How do you have any hope?
Feb 22, 2024
- Rachel Uthmann with Rachael Lofgren
Eyal's Surprising Question
"How do you have any hope in the world that you live in?" Eyal, the older Jewish man sitting next to me, asked.
Evidence of War and Welcome
I had just come from facilitating an IAFR training in Bosnia and was going to Greece to facilitate a second. As our plane took off, Eyal asked about my life work, and I shared that I work with an organization that serves the displaced.
I talked about the evidence I'd seen all around me of the lasting pain and hatred left by the Bosnian war in Sarajevo, where my IAFR colleagues work to welcome the more newly displaced from the wars and ongoing violence in the Middle East and Africa.
I shared the story of redemptive unity unfolding in the small churches in Sarajevo, with people from different sides of that divided city coming together in fellowship.
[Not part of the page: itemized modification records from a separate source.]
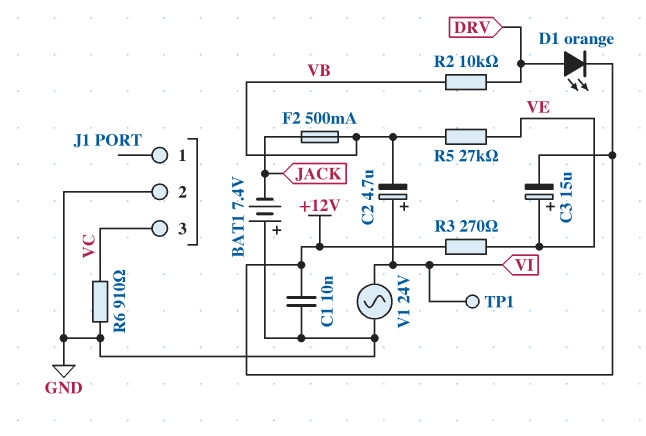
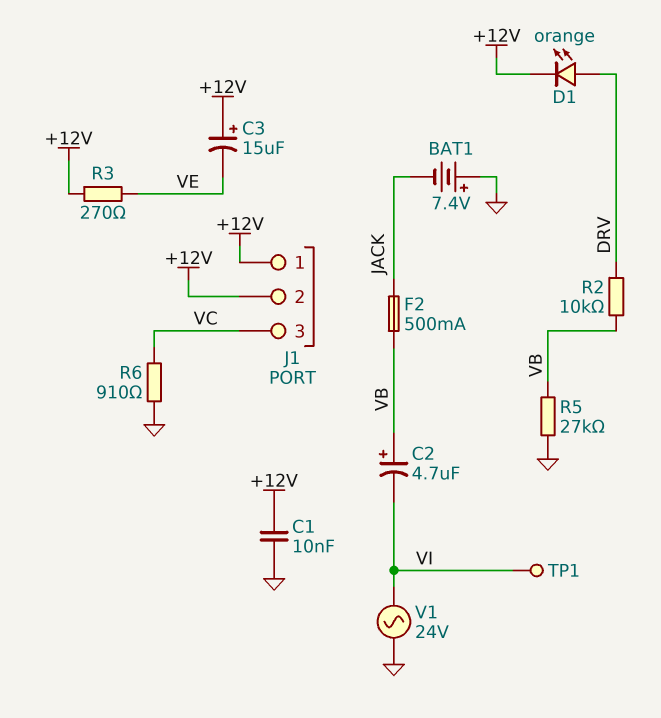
C2: 4.7uF (plus VI, minus VB) -> 4.7uF (plus VB, minus VI)
C3: 15uF (plus VE, minus +12V) -> 15uF (plus +12V, minus VE)
J1 pin 1: none -> +12V
J1 pin 2: GND -> +12V
R5: 27k (VB, VE) -> 27k (GND, VB)

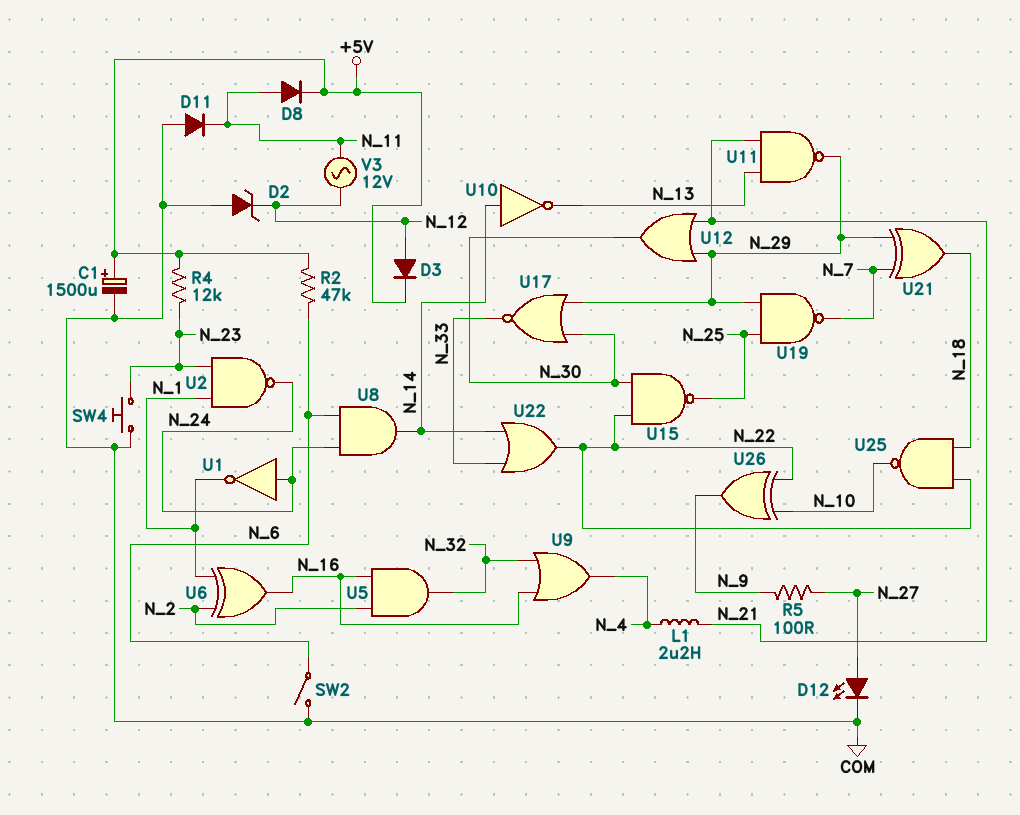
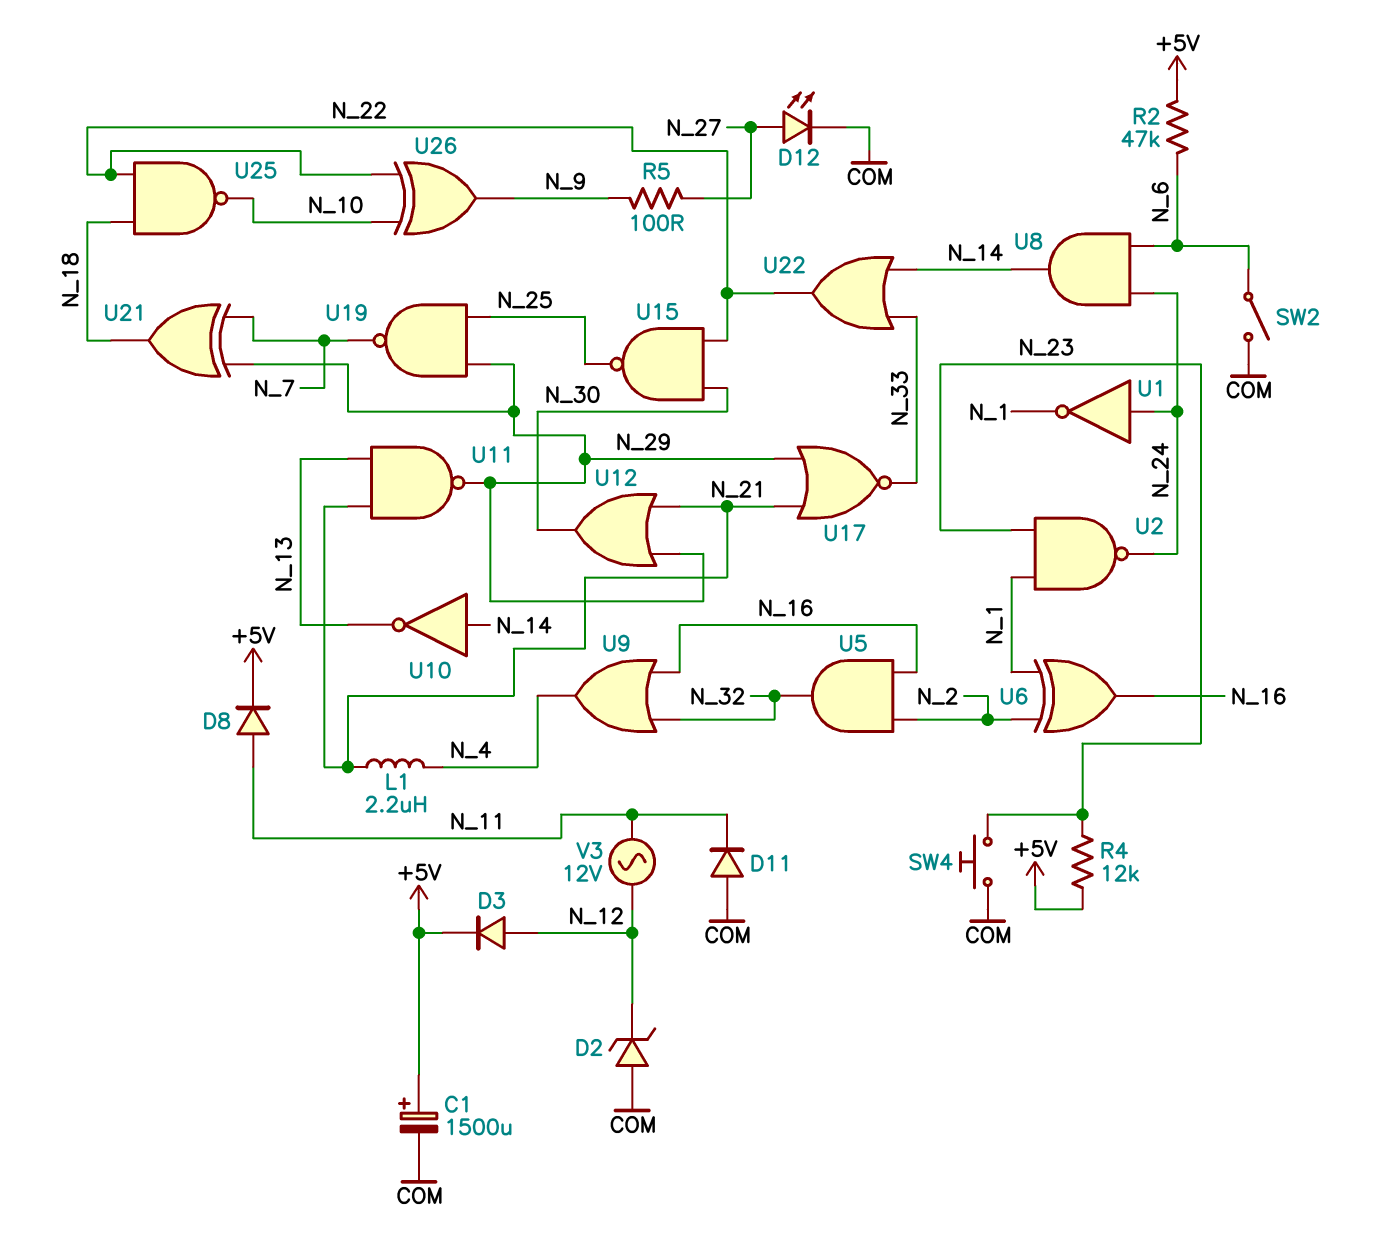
U17: NOR (in N_29, in N_30, out N_33) -> NOR (in N_21, in N_29, out N_33)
Some of these, together with Christians from all over the world – Europe and North and South America – have joined local Christians now in service to the displaced foreigners in Bosnia.
Horrors of Auschwitz
"What drives your strength of belief in hospitality to strangers?" Eyal asked curiously.
"I believe that God deeply loves forcibly displaced people," I said simply.
"I find it hard to believe in God," Eyal admitted. His dark eyes took on a faraway look. "My parents both survived the holocaust and the horrors of Auschwitz. My parents were really open about their suffering as I was growing up. When I think about their stories of pain and the evil that caused it..." I could hear the pain in his voice, and my heart broke for his family's history of fracturing displacement.
We talked about the scars that displacement can leave for generations.
If I didn't believe in a day...
And then, as the plane landed, Eyal asked his startling question about hope.
"If I didn't believe in a day when everything will be set right, I wouldn't have hope," I told him. "But I believe God is actively engaged in our world and has promised evil, suffering, and death are not going to have the last word. Have you read the prophecies in Isaiah?"
"The Messianic ones?" He nodded.
"Yes, I believe those are real," I said.
The Church as a Community of Hope
"You have both devastated and fascinated me today." Eyal smiled. "You've given me a lot to ponder."
As I deplaned, I prayed God would use our conversation to draw Eyal to God's hope, just as he'd been drawn to the church's story as a community of hope and welcome among the displaced.